■ TASK:
Write out each line of the entries below that holds the word "bodyProperties".

■ EXTRACTED ENTRIES:
_ _ _ _ _ _ _

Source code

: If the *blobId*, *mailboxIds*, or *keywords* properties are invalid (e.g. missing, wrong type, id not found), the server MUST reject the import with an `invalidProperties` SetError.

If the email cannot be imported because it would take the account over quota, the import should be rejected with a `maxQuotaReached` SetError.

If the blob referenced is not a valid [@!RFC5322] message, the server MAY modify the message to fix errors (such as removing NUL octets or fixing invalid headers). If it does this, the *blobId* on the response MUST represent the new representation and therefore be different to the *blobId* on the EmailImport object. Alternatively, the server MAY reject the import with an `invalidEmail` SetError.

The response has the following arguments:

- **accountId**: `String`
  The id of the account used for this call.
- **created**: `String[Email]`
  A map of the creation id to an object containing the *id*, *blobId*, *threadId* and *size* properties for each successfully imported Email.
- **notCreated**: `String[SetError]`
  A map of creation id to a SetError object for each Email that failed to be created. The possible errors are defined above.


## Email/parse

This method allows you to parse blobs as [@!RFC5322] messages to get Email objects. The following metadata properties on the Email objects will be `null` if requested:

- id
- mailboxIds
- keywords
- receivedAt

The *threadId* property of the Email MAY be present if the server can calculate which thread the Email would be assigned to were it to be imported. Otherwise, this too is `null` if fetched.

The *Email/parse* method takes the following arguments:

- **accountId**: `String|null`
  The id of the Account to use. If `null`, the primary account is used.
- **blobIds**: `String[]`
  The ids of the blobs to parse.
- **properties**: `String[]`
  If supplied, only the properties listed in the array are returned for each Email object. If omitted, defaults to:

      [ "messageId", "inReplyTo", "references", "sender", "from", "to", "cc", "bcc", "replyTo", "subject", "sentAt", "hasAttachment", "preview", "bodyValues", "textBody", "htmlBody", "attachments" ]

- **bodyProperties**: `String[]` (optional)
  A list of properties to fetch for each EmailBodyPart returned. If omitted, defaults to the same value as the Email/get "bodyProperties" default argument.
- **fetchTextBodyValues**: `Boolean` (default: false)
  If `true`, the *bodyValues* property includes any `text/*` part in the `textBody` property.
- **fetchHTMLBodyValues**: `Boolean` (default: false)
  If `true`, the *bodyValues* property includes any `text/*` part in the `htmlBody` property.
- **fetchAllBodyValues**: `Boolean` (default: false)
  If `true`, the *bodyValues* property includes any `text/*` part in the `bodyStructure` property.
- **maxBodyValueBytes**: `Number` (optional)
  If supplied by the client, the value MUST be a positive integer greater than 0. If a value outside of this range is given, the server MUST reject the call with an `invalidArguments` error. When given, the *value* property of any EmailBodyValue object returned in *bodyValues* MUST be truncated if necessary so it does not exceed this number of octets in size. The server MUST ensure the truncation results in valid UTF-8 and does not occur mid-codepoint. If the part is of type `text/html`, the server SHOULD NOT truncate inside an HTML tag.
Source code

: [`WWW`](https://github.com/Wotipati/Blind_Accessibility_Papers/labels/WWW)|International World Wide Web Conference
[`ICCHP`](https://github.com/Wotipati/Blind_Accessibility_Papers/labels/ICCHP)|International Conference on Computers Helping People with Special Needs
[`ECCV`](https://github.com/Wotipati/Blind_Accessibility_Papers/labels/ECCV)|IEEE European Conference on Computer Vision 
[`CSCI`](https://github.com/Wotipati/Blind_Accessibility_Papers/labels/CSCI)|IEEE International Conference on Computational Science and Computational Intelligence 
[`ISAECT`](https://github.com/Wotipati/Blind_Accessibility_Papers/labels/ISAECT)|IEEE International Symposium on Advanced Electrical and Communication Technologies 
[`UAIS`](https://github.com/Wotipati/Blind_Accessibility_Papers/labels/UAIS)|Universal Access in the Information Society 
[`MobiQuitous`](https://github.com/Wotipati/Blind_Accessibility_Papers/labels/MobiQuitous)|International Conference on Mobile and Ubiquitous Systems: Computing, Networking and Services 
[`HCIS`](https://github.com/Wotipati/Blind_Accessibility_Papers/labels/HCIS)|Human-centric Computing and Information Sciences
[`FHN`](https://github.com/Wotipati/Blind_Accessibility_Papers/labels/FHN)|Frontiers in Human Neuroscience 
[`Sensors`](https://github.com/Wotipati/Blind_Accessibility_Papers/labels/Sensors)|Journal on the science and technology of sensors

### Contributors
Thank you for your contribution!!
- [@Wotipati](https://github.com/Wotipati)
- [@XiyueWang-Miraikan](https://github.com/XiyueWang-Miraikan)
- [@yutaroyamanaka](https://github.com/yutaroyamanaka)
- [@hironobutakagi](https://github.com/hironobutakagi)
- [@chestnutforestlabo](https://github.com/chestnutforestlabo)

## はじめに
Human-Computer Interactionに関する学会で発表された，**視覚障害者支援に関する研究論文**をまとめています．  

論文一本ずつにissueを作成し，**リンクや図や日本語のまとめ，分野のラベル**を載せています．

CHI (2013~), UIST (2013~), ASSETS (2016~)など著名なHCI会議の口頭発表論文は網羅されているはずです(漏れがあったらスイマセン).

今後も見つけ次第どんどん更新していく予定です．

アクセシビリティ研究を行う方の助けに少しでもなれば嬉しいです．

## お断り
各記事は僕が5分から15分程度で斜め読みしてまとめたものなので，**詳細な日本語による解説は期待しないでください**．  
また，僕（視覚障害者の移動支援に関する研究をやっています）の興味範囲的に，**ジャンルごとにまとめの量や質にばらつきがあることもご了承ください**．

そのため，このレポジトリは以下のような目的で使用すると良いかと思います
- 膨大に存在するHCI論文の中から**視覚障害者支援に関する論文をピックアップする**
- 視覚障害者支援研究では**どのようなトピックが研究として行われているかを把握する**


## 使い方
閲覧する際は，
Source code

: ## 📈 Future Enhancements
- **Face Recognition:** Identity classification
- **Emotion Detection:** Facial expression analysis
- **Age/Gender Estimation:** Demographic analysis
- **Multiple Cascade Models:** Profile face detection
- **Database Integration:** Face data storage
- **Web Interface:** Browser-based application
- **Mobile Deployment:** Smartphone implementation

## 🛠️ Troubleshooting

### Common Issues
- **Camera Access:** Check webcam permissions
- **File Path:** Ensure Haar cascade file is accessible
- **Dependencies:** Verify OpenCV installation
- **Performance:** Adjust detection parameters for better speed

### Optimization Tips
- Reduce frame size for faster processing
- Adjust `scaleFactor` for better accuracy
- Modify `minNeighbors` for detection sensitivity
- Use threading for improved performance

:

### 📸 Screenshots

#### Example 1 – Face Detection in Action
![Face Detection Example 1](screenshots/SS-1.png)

_ _ _ _ _ _ _

■ RESULT FOR THIS EXERCISE:
- **bodyProperties**: `String[]` (optional)
  A list of properties to fetch for each EmailBodyPart returned. If omitted, defaults to the same value as the Email/get "bodyProperties" default argument.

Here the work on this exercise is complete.